§ Exercise details: Please reproduce each line of the data below exactly as shown.

§ Source material:
◆ ◆ ◆

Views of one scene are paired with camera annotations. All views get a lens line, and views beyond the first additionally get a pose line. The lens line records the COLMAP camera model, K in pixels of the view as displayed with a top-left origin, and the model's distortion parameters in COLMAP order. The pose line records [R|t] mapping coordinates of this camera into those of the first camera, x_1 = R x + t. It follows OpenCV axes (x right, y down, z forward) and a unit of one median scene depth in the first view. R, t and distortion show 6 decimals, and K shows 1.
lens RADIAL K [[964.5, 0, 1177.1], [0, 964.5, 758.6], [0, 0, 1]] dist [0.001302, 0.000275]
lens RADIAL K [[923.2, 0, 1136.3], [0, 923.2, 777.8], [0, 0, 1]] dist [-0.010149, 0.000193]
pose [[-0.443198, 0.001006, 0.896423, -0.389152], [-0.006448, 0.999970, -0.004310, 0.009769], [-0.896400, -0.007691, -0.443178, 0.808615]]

◆ ◆ ◆

§ Task output:
Views of one scene are paired with camera annotations. All views get a lens line, and views beyond the first additionally get a pose line. The lens line records the COLMAP camera model, K in pixels of the view as displayed with a top-left origin, and the model's distortion parameters in COLMAP order. The pose line records [R|t] mapping coordinates of this camera into those of the first camera, x_1 = R x + t. It follows OpenCV axes (x right, y down, z forward) and a unit of one median scene depth in the first view. R, t and distortion show 6 decimals, and K shows 1.
lens RADIAL K [[964.5, 0, 1177.1], [0, 964.5, 758.6], [0, 0, 1]] dist [0.001302, 0.000275]
lens RADIAL K [[923.2, 0, 1136.3], [0, 923.2, 777.8], [0, 0, 1]] dist [-0.010149, 0.000193]
pose [[-0.443198, 0.001006, 0.896423, -0.389152], [-0.006448, 0.999970, -0.004310, 0.009769], [-0.896400, -0.007691, -0.443178, 0.808615]]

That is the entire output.